Drei Szenarien auf dem Tisch
"Es gehört zu meinen Zielen für 2026, dass wir das Problem Sechzgerstadion gelöst haben. Und zwar so, dass die Sechzger zufrieden sind." Aktuell liegen drei Szenarien auf dem Tisch. Variante eins sieht vor, dass Stadt und TSV 1860 München sich über Miete und Laufzeit für ein saniertes Stadion einigen – in diesem Fall würde die Stadt den Umbau übernehmen. Kommt es zu keiner Einigung, könnte die Stadt rund 40 Millionen Euro investieren, um das Stadion im bestehenden Zustand als reine Amateurspielstätte zu erhalten. Als dritte Option steht eine Übernahme durch die Löwen im Raum: Der Klub könnte ein eigenes Ausbaukonzept samt Finanzierung vorlegen und das Stadion in Erbpacht betreiben.

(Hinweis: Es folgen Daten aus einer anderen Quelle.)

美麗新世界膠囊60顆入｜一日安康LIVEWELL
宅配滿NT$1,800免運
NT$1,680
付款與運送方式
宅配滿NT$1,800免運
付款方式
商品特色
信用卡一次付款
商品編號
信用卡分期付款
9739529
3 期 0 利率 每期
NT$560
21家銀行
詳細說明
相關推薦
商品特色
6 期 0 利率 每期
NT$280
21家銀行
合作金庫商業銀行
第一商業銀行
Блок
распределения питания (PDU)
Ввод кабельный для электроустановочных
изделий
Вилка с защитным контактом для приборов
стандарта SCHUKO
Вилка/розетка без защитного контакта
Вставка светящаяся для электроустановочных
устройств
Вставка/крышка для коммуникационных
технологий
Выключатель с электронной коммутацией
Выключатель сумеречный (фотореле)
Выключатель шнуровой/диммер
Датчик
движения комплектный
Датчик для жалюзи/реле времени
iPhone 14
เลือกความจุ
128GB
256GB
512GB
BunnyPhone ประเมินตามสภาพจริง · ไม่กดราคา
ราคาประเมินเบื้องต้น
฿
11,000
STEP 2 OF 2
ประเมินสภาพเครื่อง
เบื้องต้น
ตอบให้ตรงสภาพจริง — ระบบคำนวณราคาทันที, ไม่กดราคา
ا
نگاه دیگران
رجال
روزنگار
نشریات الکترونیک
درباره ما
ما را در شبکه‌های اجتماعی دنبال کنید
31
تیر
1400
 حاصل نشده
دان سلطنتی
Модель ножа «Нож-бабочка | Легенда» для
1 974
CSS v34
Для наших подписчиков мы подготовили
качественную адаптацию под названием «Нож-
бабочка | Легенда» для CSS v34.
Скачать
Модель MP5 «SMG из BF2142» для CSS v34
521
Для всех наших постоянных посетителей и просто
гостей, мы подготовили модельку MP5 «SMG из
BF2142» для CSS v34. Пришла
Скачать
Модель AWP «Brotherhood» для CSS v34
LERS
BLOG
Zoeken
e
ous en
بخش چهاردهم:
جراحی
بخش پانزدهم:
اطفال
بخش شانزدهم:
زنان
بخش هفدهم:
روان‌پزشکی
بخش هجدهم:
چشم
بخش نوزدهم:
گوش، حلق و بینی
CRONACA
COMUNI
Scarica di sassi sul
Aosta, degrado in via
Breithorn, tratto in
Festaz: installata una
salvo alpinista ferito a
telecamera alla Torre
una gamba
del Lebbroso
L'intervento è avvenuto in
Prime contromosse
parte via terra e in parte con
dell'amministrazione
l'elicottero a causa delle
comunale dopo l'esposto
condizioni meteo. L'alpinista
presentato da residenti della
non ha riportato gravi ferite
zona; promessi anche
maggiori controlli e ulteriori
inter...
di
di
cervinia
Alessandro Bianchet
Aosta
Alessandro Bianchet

Einen Neubau in München-Riem, früher ebenfalls diskutiert, hält die Stadt inzwischen für endgültig vom Tisch. Stattdessen setzt Reiter klar auf die Variante, bei der 1860 selbst aktiv wird. Deshalb wurde die ursprünglich bis Ende 2025 laufende Frist um ein Jahr verlängert, damit der Verein mehr Zeit für seine Machbarkeitsstudie erhält. "Wenn die Löwen das finanziell hinkriegen, wäre das meine Lieblingslösung", betont Reiter. Eine Erbpachtlösung ließe sich aus seiner Sicht "deutlich besser" erklären – auch, weil die Stadt sparen müsse.
Kapazität von 25.000 Plätzen möglich?
Fest steht: Unabhängig von der gewählten Variante wären Investitionen von über 40 Millionen Euro am Standort nötig. Dass die Löwen eine Kapazität von 25.000 Plätzen anstreben, sieht Reiter grundsätzlich nicht als Hindernis. Beim Lärmschutz könne eine vollständige Überdachung eine "völlig andere Lage" schaffen, beim Thema Parkplätze setzt er auf Shuttle-Lösungen statt große Parkflächen.
Während eines möglichen Umbaus müsste der Klub allerdings auf einen Ausweichspielort zurückgreifen. Eine Sondergenehmigung für das Olympiastadion hält Reiter für realistisch: "Davon bin ich fest überzeugt." Selten hat sich der Oberbürgermeister so optimistisch zur Zukunft des Grünwalder Stadions gezeigt. Nun liegt der Ball zunächst beim TSV 1860, der seine Konzeptarbeit fortsetzen muss.